Jim Sánchez/ Conexion San Ángelo

SAN ANGELO – Hieronymus Bosch was a master painter whose artwork, titled "The Garden of Earthly Delights", was considered “beautiful yet disturbing, comical and grotesque, nonsensical and satirical at the same time,” stated Dr. Laurinda Dixion.

Last Thursday evening, November 30, Dr. Dixon, was invited by Laura Huckaby, San Angelo Museum of Fine Art’s Assistant Director/ Collections Manager, to be its’ guest lecturer as she spoke to a small contingent of art lovers, ASU students and community attendees.

“On the surface it just looks like a bunch of details, weird and incongruent, meaning not in agreement, and dreamlike,” said Dr. Dixion. “But what you have to do with this painting and much older ones is to delve into what’s behind it all.” 

Dixon stated while she was referring to Bosch’s artwork, it (artwork) always has a lesson to teach to us about the world and about ourselves."

Dixon, in an interview with Conexión stated that another contemporary painter, Julia Heffernan’s artwork, titled “Camp Bedlam” she also considered “beautiful yet disturbing  . . .” 

The Garden of Earthly Delights is the modern title given to a triptych painted by the Early Netherlandish master Hieronymus Bosch, housed in the Museo del Prado in Madrid since 1939. It dates from between 1490 and 1510, when Bosch was between 40 and 60 years old.

The painting which measures 220 cm × 389 cm (87 in × 153 in) consists of three panels. https://en.wikipedia.org/wiki/The_Garden_of_Earthly_Delights

Huckaby invited Dr. Dixon to be its’ guest lecturer primarily because Dixon, a Professor Emerita from Syracuse University, is considered an internationally-recognized expert on the art of Bosch.

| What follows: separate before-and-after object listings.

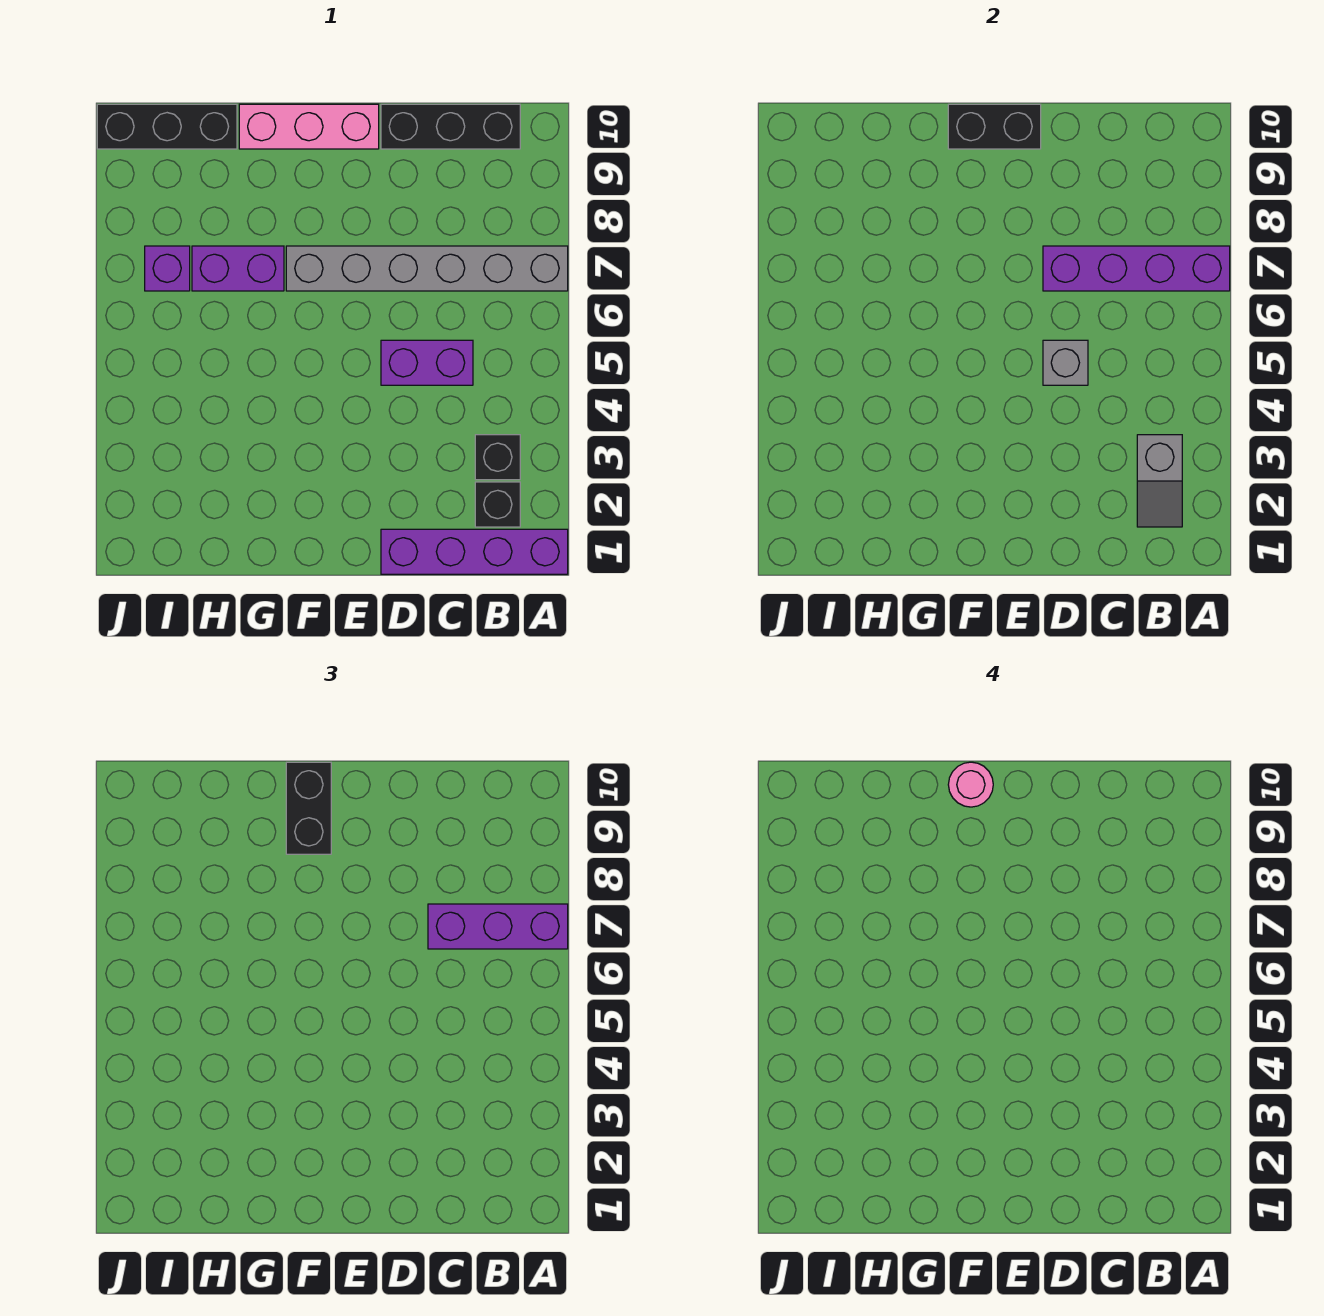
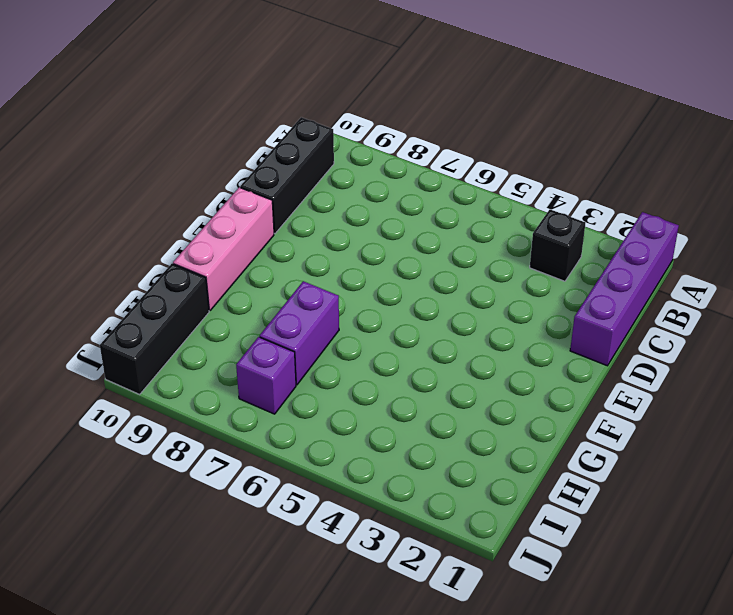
none -> grey brick A7:F7 level 1
none -> black brick B2 level 1
none -> purple brick C5:D5 level 1

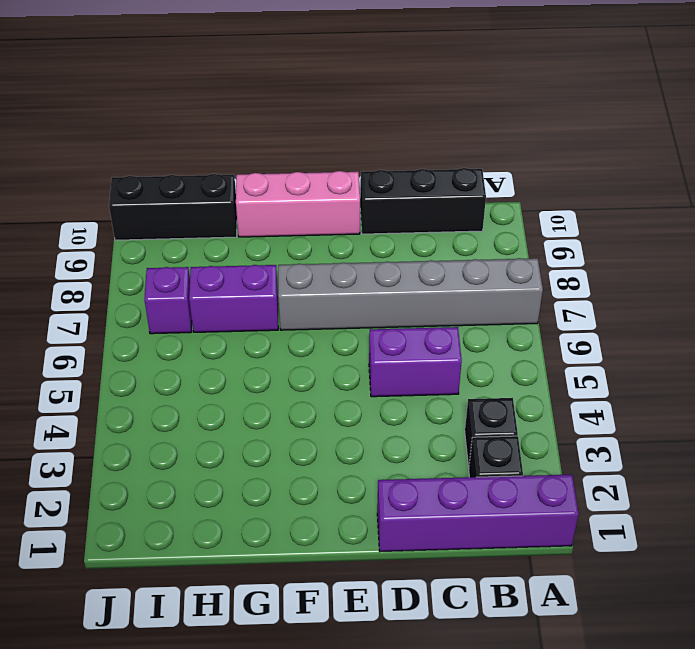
none -> purple brick A7:D7 level 2
none -> grey slope B2:B3 level 2 top 3
none -> grey brick D5 level 2

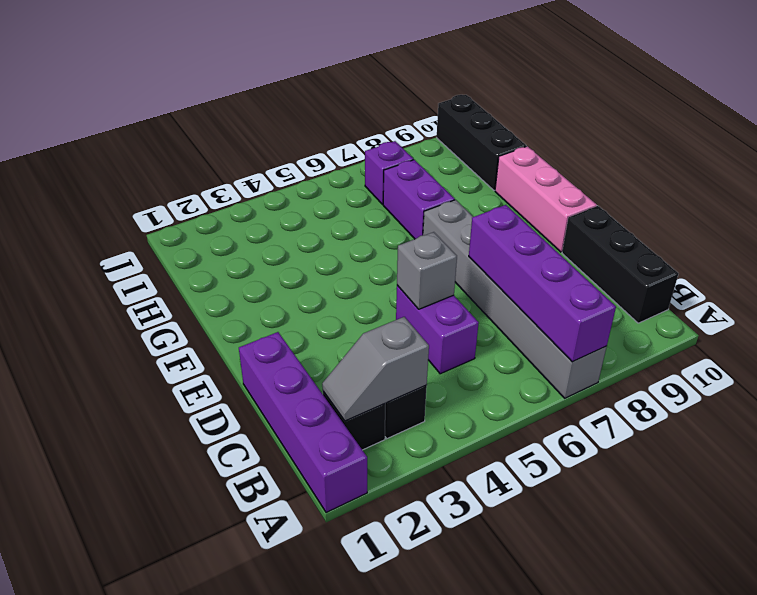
none -> black brick E10:F10 level 2
none -> purple brick A7:C7 level 3
none -> black brick F9:F10 level 3

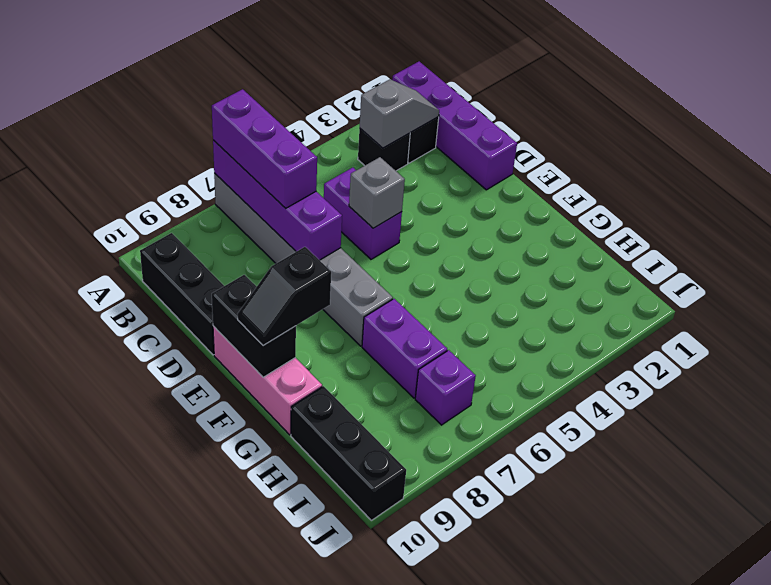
black slope F9:F10 level 3 top 9 -> black brick F9:F10 level 3
none -> pink round brick F10 level 4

“I knew that we were going to have these two exhibits by contemporary artists—the Glass art by Kathline Elliott and paintings by Heffernan, which was in the same tradition as the Netherland painter, Hieronymus Bosch in the early Renaissance,” said Huckaby. 

“These works of art are fascinating,” concluded Dixon.

The paintings of Heffernan and sculpture work of Elliott were on display through Sunday, December 3 from 1 p.m. – 4 p.m. The exhibits opened on October 5.